--- TEXTO-FONTE ---

Roberto Jacobauskas Júnior, 36, cientista da computação Voluntário do Instituto Iris.
 
“Quando criança, sempre batia papo com um ceguinho que parava em frente de casa para pedir um copo de água. O tempo passou e pontualmente eu ajudava algumas ONGs. Um dia, fui visitar a Bienal do Livro, mas estava tão cheia que decidi ir embora. Foi quando passei pelo estande do Instituto Iris, que estava cheio de cachorros, outra das minhas paixões. (O Iris auxilia para que cegos tenham cães-guia.)
 
Bati papo com a Thays [Martinez], fundadora da ONG, conheci o projeto e decidi comprar dez livros para dar de presente a ajudar a impactar mais pessoas. Vi que não podia pensar só no meu próprio umbigo ou achar que estou fazendo o bem só porque parei o carro e deixei alguém atravessar na faixa. Isso é obrigação. Percebi que poderia ir muito além ao encontrar uma turma séria.

---

QUESTÕES E TAREFAS -
A - Liste as pessoas, os eventos e as entidades citados pelo nome no texto-fonte.
B - Traduza para o inglês esta frase do texto-fonte: "Um dia, fui visitar a Bienal do Livro, mas estava tão cheia que decidi ir embora."
C - Cite o trecho do texto-fonte que vai de "Roberto Jacobauskas Júnior, 36, cientista" a "uma turma séria.".

--- DADOS ---

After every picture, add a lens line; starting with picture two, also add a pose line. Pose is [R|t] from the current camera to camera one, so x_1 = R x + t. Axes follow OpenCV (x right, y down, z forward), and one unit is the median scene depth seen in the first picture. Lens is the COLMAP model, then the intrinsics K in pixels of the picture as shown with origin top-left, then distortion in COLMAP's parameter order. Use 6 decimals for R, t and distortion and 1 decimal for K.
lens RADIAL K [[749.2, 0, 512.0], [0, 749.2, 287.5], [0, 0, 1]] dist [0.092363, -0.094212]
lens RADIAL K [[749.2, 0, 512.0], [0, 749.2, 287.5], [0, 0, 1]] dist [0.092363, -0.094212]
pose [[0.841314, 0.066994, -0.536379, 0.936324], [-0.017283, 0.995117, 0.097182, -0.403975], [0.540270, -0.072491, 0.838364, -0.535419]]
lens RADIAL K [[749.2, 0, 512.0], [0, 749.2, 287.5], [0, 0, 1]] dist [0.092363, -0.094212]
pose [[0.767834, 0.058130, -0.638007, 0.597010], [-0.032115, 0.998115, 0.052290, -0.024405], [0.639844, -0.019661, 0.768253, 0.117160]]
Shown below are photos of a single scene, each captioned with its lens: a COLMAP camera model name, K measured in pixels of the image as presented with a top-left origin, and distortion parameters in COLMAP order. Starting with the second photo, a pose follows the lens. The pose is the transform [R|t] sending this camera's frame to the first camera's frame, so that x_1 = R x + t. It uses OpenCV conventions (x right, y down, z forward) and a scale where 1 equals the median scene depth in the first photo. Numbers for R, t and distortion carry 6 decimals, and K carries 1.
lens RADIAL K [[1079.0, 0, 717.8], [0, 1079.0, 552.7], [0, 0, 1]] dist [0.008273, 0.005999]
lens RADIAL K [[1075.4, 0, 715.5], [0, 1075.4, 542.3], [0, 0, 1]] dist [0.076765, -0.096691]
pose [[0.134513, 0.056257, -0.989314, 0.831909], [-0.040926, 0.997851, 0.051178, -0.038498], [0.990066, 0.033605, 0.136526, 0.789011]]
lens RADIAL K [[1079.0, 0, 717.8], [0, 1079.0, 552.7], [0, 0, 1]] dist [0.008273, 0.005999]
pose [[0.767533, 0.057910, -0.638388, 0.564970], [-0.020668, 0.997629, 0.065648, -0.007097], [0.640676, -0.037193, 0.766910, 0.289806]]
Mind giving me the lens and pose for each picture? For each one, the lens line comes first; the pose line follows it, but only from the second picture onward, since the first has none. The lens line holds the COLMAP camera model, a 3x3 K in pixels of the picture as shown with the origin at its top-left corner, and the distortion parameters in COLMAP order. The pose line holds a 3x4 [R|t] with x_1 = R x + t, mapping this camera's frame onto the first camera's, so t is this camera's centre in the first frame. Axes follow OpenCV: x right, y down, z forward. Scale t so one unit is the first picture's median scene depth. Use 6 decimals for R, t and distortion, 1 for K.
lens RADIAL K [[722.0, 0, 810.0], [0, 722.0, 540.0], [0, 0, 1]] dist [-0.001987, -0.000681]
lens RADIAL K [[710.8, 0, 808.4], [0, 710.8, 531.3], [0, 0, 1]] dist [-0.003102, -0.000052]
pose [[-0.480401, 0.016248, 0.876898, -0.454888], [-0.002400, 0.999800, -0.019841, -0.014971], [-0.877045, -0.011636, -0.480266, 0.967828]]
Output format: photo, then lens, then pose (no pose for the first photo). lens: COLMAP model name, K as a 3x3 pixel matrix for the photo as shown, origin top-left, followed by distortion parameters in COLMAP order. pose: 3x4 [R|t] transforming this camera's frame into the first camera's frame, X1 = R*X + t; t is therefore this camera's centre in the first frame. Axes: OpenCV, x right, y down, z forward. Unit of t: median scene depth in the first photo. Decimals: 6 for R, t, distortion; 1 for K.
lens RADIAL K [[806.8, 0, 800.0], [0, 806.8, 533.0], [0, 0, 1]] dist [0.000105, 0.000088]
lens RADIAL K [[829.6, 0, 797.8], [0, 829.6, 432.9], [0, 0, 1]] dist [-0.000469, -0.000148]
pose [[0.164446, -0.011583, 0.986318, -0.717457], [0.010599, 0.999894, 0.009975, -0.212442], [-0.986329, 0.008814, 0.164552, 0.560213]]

---

RESPOSTAS NUMERADAS -
A -
Roberto Jacobauskas Júnior
Instituto Iris
Bienal do Livro
Thays Martinez

B - One day, I went to visit the Book Biennial, but it was so crowded that I decided to leave.

C -
Roberto Jacobauskas Júnior, 36, cientista da computação Voluntário do Instituto Iris.
 
“Quando criança, sempre batia papo com um ceguinho que parava em frente de casa para pedir um copo de água. O tempo passou e pontualmente eu ajudava algumas ONGs. Um dia, fui visitar a Bienal do Livro, mas estava tão cheia que decidi ir embora. Foi quando passei pelo estande do Instituto Iris, que estava cheio de cachorros, outra das minhas paixões. (O Iris auxilia para que cegos tenham cães-guia.)
 
Bati papo com a Thays [Martinez], fundadora da ONG, conheci o projeto e decidi comprar dez livros para dar de presente a ajudar a impactar mais pessoas. Vi que não podia pensar só no meu próprio umbigo ou achar que estou fazendo o bem só porque parei o carro e deixei alguém atravessar na faixa. Isso é obrigação. Percebi que poderia ir muito além ao encontrar uma turma séria.